На глазах густели и разжижались моря, уходили в сумасшедшую перспективу стекляшки горных систем, хлористый водород героической симфонией в брызгах, в лиловом с окисью накате двигался на щемяще знакомую, родную и близкую биологическую среду. Как много опасностей вокруг нашей малой жизни! Все соединилось, взбухло, закипело… промелькнул и распался в бездонности сонм исторических эпох, и вдруг – словно павлиньим опахалом провели по лицу – сошлись сосновые неоэвклиды, и в паутинке сверкнул лукаво, тревожно-музыкально и нежно девичий зрачок Дабль-фью.

…Учитель смущенно скосил на ученика желудевое столетнее око.

– Ну-с, что скажете, Великий-Салазкин?

– И ничего вы мне не доказали, Эразм Теофилович. Ничего, кроме фикции, дыма, идеалистической мерихлюндии. Стыдно за вас, господин учитель, бывший глава Североевропейской школы. Идете на поводу у обскурантов. Приезжайте-ка к нам в Пихты, познакомьтесь с нашей любимой Железкой, пообщайтесь с духовно здоровой средой, в хоккей поиграйте!

– Приеду! – гаркнул Громсон. – Давно хотел я лично познакомиться с вашей знаменитой Железкой. Как только грянут рекордные морозы, так и заявлюсь. Как только минус сорок будет, сразу звоните в Рейкьявик или в Копенгаген.

Стараясь отогнать столь свеженькие и пахучие еще карибские воспоминания, Великий-Салазкин потуже подтянул себя ремешком к мягкому воздушному стулу, попробовал подумать о новой своей и такой привычной любви – ничего не получалось, не думалось на эту тему, предмет равнодушно сиял слева по борту, как реклама молочного магазина, а квелость, замшелость Великого-Салазкина пока что только увеличивались.

Глушь моей юности

Огни уже летят в окружающем черном просторе, уже пора мне становиться гениальным хитрым старикашкой с легкой придурью, пора уже входить в роль, а пока что не хочется. Эти несколько минут до завершения посадки в багровом закатном тумане… они напоминают мне багровую глушь моей юности, глушь, которая вдруг окружала меня даже на людных улицах, полную глухомань. Затерянность и нищету юности.

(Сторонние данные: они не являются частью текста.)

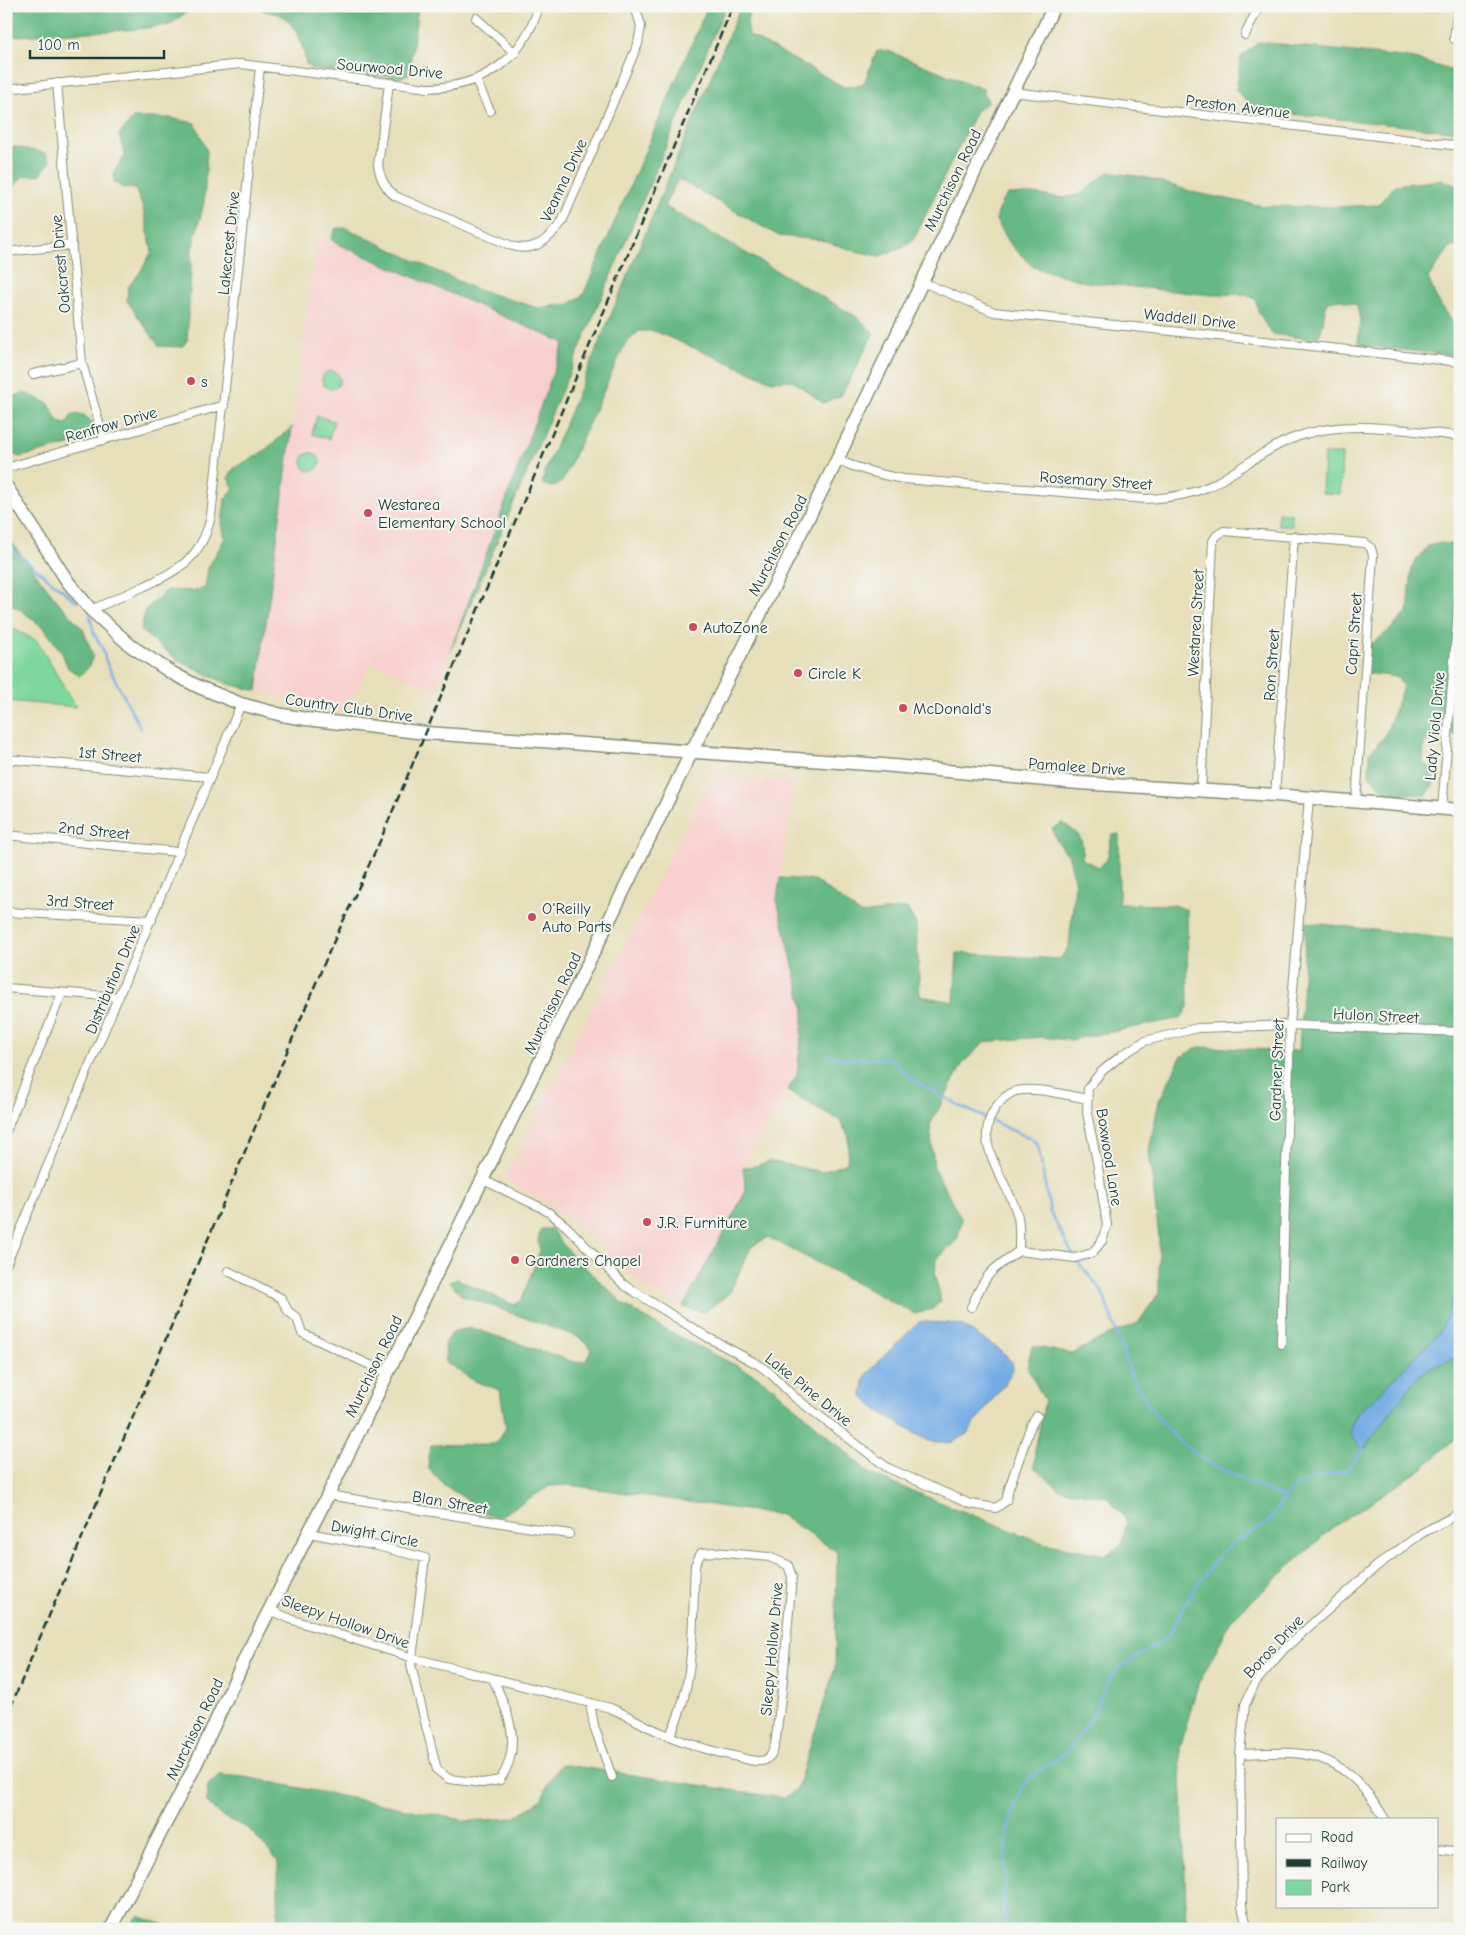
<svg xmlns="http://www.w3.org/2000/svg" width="1466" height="1935" font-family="'Comic Neue',sans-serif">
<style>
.built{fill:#f7d0cd}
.green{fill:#7ed79d;stroke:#4e8a68}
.forest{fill:#66b884;stroke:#427a5c}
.water{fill:#75ace4;stroke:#4a748c}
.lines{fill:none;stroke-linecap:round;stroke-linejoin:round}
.stream{stroke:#75ace4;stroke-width:2.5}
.street-casing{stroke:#838e77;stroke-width:10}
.primary-casing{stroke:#838e77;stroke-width:15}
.street{stroke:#fff;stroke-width:8}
.primary{stroke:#fff;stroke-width:12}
.rail{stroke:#1f3d34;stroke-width:2.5;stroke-dasharray:8 4;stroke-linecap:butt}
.poi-dot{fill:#d1495b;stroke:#f6f6f2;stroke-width:2}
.labels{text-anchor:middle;stroke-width:4;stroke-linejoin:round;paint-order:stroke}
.street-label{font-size:16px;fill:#1f3d34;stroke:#f6f6f2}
.poi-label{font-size:16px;fill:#1f3d34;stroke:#f6f6f2;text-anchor:start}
</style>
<rect width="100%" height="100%" fill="#f6f6f2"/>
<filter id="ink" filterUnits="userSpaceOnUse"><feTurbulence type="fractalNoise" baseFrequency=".02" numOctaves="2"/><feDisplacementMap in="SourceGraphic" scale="10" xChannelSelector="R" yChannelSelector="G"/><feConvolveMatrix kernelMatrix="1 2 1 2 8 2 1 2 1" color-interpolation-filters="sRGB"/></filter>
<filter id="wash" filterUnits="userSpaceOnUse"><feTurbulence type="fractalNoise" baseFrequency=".0096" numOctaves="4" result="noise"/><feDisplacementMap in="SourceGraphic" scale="20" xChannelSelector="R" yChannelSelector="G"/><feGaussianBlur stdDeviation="1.12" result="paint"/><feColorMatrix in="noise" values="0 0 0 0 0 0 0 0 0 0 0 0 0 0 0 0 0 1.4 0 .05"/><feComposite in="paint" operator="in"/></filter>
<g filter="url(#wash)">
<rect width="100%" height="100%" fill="#e7dfba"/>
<path class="built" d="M 317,236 L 564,343 L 436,690 L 372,662 L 343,713 L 258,691 Z
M 718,778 L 794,781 L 777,900 L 804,1010 L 797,1075 L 743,1167 L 746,1191 L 683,1307 L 643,1286 L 581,1227 L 505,1178 L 706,786 Z"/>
<path class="green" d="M322 380a9 9 0 1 1 18 0a9 9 0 1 1-18 0Z
M 317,416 L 334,421 L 329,439 L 312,434 Z
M302 462a9 9 0 1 1 18 0a9 9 0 1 1-18 0Z
M 1324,454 L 1342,454 L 1340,494 L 1322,493 Z
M 1278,513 L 1292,514 L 1292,526 L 1278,525 Z
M 6,625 L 37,641 L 76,707 L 6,701 Z"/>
<path class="forest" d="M 6,6 L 190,6 L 190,9 L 170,25 L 127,30 L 14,36 L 6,38 Z
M 258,6 L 418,6 L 409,74 L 398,78 L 312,69 L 306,64 C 304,47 296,23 280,15 C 273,12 263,13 258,6 Z
M 708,6 L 726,6 L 450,652 L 564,343 L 335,243 L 331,239 L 336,228 L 346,228 L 475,289 L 538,308 L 569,304 L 583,295 Z
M 741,6 L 752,6 L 747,20 L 749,35 L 844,87 L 863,85 L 877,51 L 888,51 L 983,89 L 988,102 L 976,111 L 915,237 L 903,248 L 879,256 L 855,251 L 821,240 L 779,236 L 678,179 L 664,206 L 857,317 L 874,333 L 841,396 L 823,403 L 792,380 L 772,381 L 654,331 L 639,331 L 625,344 L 562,482 L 552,487 L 542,484 L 546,469 Z
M 1259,42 L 1411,58 L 1460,73 L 1460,132 L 1255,110 L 1236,90 L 1241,57 Z
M 133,118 L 170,118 L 195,123 L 207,151 L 204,202 L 192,250 L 187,341 L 182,347 L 159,346 L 127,301 L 128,287 L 141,271 L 152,251 L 143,208 L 135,189 L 121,187 L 114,182 L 114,172 L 125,156 L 119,135 Z
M 6,147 L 16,147 L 45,153 L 50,162 L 40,175 L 23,176 L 12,189 L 13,209 L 6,219 Z
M 1108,172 L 1149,178 L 1196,193 L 1263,206 L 1333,207 L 1378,205 L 1395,185 L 1442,180 L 1460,187 L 1460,246 L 1450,247 L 1428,278 L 1436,297 L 1452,324 L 1460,326 L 1460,356 L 1358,345 L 1360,321 L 1357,305 L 1338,299 L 1327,302 C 1323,315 1324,329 1317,340 L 1271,334 L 1258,311 L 1256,300 L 1245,294 L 1211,295 L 1086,282 L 1033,267 L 1011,245 L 996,220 L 1001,203 L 1007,195 L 1032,194 L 1064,198 L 1081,194 Z
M 23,392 L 49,404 L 57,420 L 66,425 L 72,414 L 84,415 L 92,422 L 92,436 L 81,442 L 20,457 L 6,452 L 6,402 Z
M 292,427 L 257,691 L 228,684 L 179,661 L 141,631 L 145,610 L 167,590 L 193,591 L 205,588 L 208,568 L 225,538 L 222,524 L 225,498 L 234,489 L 228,478 L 234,468 L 264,451 Z
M 6,535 L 59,603 L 83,629 L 93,656 L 88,668 L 80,676 L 68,668 L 62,653 L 44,628 L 21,610 L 6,603 Z
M 1441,543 L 1460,545 L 1460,736 L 1437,734 L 1424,743 L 1423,764 L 1432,768 L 1434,783 L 1427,795 L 1386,793 L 1369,775 L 1370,752 L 1385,736 L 1403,687 L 1398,677 L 1366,673 L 1369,646 L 1391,629 L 1408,611 L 1412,566 L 1428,546 Z
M 1062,823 C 1080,834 1084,837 1082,859 L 1099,867 L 1107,860 L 1112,835 L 1119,834 L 1119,904 L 1174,905 L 1187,910 L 1188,1007 L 1181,1018 L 1070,1040 L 1041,1037 L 985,1042 L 963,1063 L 930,1125 L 934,1168 L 962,1220 L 957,1240 L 936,1260 L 935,1276 L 941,1301 L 932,1309 L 915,1314 L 768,1237 L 751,1247 L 729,1294 L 704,1312 L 683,1307 L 746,1191 L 743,1167 L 756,1166 L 769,1161 L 822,1172 L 847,1163 L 849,1137 L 839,1120 L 787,1091 L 797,1075 L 804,1010 L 777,900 L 780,878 L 814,880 L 861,914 L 907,908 L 916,924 L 920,996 L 954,1002 L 957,953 L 1060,959 L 1069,946 L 1075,884 L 1069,856 L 1057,841 L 1052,829 Z
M 1306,922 L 1460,940 L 1460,1279 L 1448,1315 L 1439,1333 L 1372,1401 L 1358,1412 L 1351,1426 L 1351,1436 L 1364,1450 L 1373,1435 L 1420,1374 L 1433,1366 L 1460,1357 L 1460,1433 L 1426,1466 L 1333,1527 L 1233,1618 L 1198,1684 L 1180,1748 L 1187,1929 L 275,1929 L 278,1919 L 278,1861 L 249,1829 L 221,1816 L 206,1801 L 208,1785 L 220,1775 L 245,1777 L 467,1821 L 514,1818 L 541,1800 L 550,1780 L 561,1764 L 783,1798 L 796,1791 L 835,1668 L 837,1552 L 781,1515 L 570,1485 L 550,1486 L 497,1518 L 485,1514 L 471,1502 L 444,1485 L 429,1469 L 428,1457 L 431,1445 L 495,1444 L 506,1428 L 500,1390 L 472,1380 L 446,1362 L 445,1343 L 454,1331 L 472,1328 L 574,1362 L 586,1361 L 592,1350 L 581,1338 L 461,1295 L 450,1282 L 457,1279 L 514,1305 L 521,1301 L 540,1251 L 538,1240 L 541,1229 L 551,1229 L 569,1252 L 625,1305 L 660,1327 L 755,1375 L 775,1389 L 872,1475 L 1043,1543 L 1106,1555 L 1122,1544 L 1127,1521 L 1107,1497 L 1059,1489 L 1034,1467 L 1035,1450 L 1045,1401 L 1027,1367 L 1032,1346 L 1072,1354 L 1104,1337 L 1138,1323 L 1159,1293 L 1159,1238 L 1149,1150 L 1159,1101 L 1181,1057 L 1199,1047 L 1299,1051 Z
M 138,1916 L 177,1929 L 131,1929 L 131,1926 Z"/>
<path class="water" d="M 1460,1279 L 1460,1357 L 1433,1366 L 1420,1374 L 1373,1435 L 1363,1450 L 1351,1436 L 1351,1426 L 1358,1412 L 1372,1401 L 1439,1333 L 1448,1315 Z
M 919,1322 L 949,1323 L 963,1326 L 1000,1350 L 1012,1362 L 1013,1369 L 1006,1382 L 966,1435 L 950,1443 L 929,1441 L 914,1433 L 876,1409 L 863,1397 L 862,1393 L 865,1377 L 874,1366 Z"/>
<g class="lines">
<path class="stream" d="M 1458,205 L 1460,207
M 6,548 L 23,558 L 77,602
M 90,615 L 94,634 L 102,647 L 106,662 L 141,729
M 827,1055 L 848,1059 L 883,1058 L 893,1060 L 904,1073 L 916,1082 L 964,1108 L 1020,1134 L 1031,1138 L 1038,1145 L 1050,1212 L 1073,1255
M 1076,1260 L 1102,1291 L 1132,1377 L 1147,1404 L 1173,1435 L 1195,1454 L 1213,1465 L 1284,1498
M 1006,1929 L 1003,1905 L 1006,1882 L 1005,1862 L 1008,1831 L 1012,1815 L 1023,1787 L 1032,1776 L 1065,1753 L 1075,1742 L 1093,1715 L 1107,1682 L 1121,1666 L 1159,1644 L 1169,1635 L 1194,1589 L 1221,1553 L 1238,1539 L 1260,1528 L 1269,1521 L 1284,1498 L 1296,1486 L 1318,1477 L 1346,1471 L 1363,1450 L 1363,1448"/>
</g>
</g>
<g filter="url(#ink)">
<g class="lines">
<g class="street-casing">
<path id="street" d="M 476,18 L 515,53
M 1245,35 L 1259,6
M 1454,39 L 1458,6
M 476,80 L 490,111
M 57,83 L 82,363 L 104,440
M 389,84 L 378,165 C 380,178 385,188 395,196 L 512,246 C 535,253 549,239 562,222 L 638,44 L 641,26 L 635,6
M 6,89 L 241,64 L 428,88 C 483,87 523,60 539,6
M 1013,92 L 1460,146
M 6,252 L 72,245
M 922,282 L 994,312 L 1460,362
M 33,374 L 82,363
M 837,460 C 859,469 880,475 904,479 L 1146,499 C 1169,498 1191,495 1212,485 C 1239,471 1263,450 1291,439 C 1344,417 1405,431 1460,436
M 6,468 L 224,405
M 91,610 C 109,602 127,594 145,586 C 181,569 202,557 211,516 L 260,67
M 6,759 L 210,777
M 1201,792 L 1213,541 L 1217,535 L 1224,531 L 1364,543 L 1371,548 L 1373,556 L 1356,802
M 1275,795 L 1294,536
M 1442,809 L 1460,586
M 6,835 L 178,852
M 6,912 L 152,920
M 6,988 L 119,997
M 6,1131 L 62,993
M 483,1180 L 540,1207 L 551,1214 L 567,1227 L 624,1285 L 707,1337 L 759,1365 L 770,1373 L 793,1396 L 888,1468 L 970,1504 L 996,1508 L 1006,1501 L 1009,1488 L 1031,1425 L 1037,1416
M 1019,1251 L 1075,1258 L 1092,1253 L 1102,1241 L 1107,1225 L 1098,1167 L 1087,1113 L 1088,1088 L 1101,1072 L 1122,1055 L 1145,1041 L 1198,1028 L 1290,1025 L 1460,1032
M 1019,1251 C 1019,1240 1020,1228 1018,1217 C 1010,1182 969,1144 996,1107 C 1001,1100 1007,1094 1016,1091 C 1034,1086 1069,1096 1088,1099
M 6,1265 L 241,704
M 228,1271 L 281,1298 L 288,1311 L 297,1318 L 302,1333 L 387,1373
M 971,1307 C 986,1274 989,1271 1019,1251
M 1281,1344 L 1290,1025 L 1309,798
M 328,1495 L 569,1534
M 309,1533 L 377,1546 L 425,1558 L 411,1665 L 437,1770 L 449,1779 L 482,1783 L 500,1780 C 523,1746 509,1713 493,1679
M 270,1610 L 293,1620 L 413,1658 L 610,1708 C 630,1716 648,1728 669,1736 C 691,1745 715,1752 738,1757 C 746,1759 757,1763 765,1760 C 771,1757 773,1751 775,1745 L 782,1690 L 792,1577 L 788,1565 L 769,1557 L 715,1552 L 701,1553 L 695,1565 C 692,1619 696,1689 669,1736
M 590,1703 L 594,1726 L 612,1777
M 1240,1754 C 1260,1754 1282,1751 1302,1754 C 1343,1760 1365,1786 1385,1819
M 1437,1849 L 1460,1852
M 1248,1929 L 1242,1907 L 1240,1754 L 1245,1705 L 1255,1683 L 1284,1649 L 1378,1565 L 1422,1533 L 1460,1513"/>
</g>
<g class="primary-casing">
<path id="primary" d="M 6,486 L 68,582 L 91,610 L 131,646 L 172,673 L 199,687 L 241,704 L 282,715 L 306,719 L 426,733 L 882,765 L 1079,783 L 1275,795 L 1460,810
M 111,1929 L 194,1768 L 249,1650 L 328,1495 L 691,753 L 837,460 L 1054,6"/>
</g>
<use href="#street" class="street"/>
<use href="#primary" class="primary"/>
<path class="rail" d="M 6,1718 L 329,952 L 380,841 L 733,6"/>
</g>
</g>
<g class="poi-dot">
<circle cx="191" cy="381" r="5"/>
<circle cx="368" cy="513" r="5"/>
<circle cx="693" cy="627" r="5"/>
<circle cx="798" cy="673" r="5"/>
<circle cx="903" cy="708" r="5"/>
<circle cx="532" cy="917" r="5"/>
<circle cx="647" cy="1222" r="5"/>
<circle cx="515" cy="1260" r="5"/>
</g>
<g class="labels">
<g class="street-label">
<text transform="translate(390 68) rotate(5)" y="6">Sourwood Drive</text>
<text transform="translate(1238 106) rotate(7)" y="6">Preston Avenue</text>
<text transform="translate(563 180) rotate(-65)" y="6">Veanna Drive</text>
<text transform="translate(952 180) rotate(-64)" y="6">Murchison Road</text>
<text transform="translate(228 243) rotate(-84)" y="6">Lakecrest Drive</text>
<text transform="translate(60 264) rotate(-95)" y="6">Oakcrest Drive</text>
<text transform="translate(1190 318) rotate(6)" y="6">Waddell Drive</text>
<text transform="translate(111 424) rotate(-16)" y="6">Renfrow Drive</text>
<text transform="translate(1096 480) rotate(4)" y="6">Rosemary Street</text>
<text transform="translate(777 545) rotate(-63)" y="6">Murchison Road</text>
<text transform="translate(1195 623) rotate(-87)" y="6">Westarea Street</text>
<text transform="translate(1353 634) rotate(-86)" y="6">Capri Street</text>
<text transform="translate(1271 665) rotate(-86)" y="6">Ron Street</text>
<text transform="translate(349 707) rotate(8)" y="6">Country Club Drive</text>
<text transform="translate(1434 726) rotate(-85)" y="6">Lady Viola Drive</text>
<text transform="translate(110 754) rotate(5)" y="6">1st Street</text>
<text transform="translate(1077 766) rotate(4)" y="6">Pamalee Drive</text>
<text transform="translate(94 830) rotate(6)" y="6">2nd Street</text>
<text transform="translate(80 902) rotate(4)" y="6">3rd Street</text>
<text transform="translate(112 979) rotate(-67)" y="6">Distribution Drive</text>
<text transform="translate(552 1003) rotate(-64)" y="6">Murchison Road</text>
<text transform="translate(1376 1015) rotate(3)" y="6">Hulon Street</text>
<text transform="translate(1276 1070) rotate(-88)" y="6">Gardner Street</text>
<text transform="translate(1110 1157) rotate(81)" y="6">Boxwood Lane</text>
<text transform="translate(373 1366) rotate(-64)" y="6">Murchison Road</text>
<text transform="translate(809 1389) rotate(39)" y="6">Lake Pine Drive</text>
<text transform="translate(450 1502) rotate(10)" y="6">Blan Street</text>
<text transform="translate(375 1533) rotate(11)" y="6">Dwight Circle</text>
<text transform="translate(346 1621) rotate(19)" y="6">Sleepy Hollow Drive</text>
<text transform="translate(1273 1646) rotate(-47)" y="6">Boros Drive</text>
<text transform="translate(771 1649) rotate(-85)" y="6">Sleepy Hollow Drive</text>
<text transform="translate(194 1729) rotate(-64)" y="6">Murchison Road</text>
</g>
<g class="poi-label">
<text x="201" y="387">s</text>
<text x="378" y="510">Westarea<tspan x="378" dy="18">Elementary School</tspan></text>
<text x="703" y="633">AutoZone</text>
<text x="808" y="679">Circle K</text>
<text x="913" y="714">McDonald's</text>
<text x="542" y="914">O'Reilly<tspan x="542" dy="18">Auto Parts</tspan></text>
<text x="657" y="1228">J.R. Furniture</text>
<text x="525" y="1266">Gardners Chapel</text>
</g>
</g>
<rect width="1466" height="1935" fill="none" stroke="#f6f6f2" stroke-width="25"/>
<rect x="1276" y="1818" width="162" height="90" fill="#f6f6f2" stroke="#a0aca6"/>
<rect x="1286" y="1834" width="25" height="8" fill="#ffffff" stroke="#a0aca6"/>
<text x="1321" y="1842" font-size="15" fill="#1f3d34">Road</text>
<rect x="1286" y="1859" width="25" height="8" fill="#1f3d34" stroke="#a0aca6"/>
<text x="1321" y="1868" font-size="15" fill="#1f3d34">Railway</text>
<rect x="1286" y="1880" width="25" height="15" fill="#7ed79d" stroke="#a0aca6"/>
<text x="1321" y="1892" font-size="15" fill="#1f3d34">Park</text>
<path d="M30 50v8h134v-8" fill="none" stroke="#1f3d34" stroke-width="2.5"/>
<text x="38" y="50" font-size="15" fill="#1f3d34" stroke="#f6f6f2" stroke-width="4" paint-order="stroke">100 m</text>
</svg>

Я помню очень хорошо странные перепады от агрессивно выпяченного подбородка, от бокса и бесконечного вращения тяжестей к благолепному смирению, к эдакому всепрощению, к переводам из раннего Гёте и акростиху в честь полковничьей дочери Людочки Гулий.

Я помню, как по торцовой гладкой мостовой под безжизненной морозной синью ураганное солнце тащило кусок тяжелой бумаги – то ли сорванную афишу, то ли плакат – и как бессовестно, постыдно, грубо, бессмысленно мяло и швыряло эту большую измученную бумагу, и как эта измученная бумага то волоклась по мостовой с жалобным посвистом, то вдруг вставала дыбом в последнем сопротивлении, то улетала в стремительном отчаянии, а ураганное солнце грубыми ударами и хлопками формировало из оборванной бумаги то крокодила, то измордованную женщину.

О, как ярко я это помню и как мне хотелось спасти! Кого спасти – ведь не бумагу же эту, бесстыдную в своей погибели и мне чужую? Всех спасти, кто попрятался в штормовой солнечный день, себя самого спасти и ее – бессмысленную, жалкую, хохочущую и погибающую бумагу!

Я вдруг увидел в бесконечном далеке на набережной, на ледяном небе, еле различимого прохожего, может быть, самого себя, и подумал с пронзительной жалостью о его глухомани, о тишине его глуши и о том, как будут стареть ткани его тела, что ждет его в конце концов: контрактура мышц, свертывание крови… Какое немыслимое превращение и для какого умопомрачительного путешествия – куда?! Не слишком ли мы слабы для подобных метаморфоз, впервые подумал я, достойный ли выбран объект для таких фантастических приключений?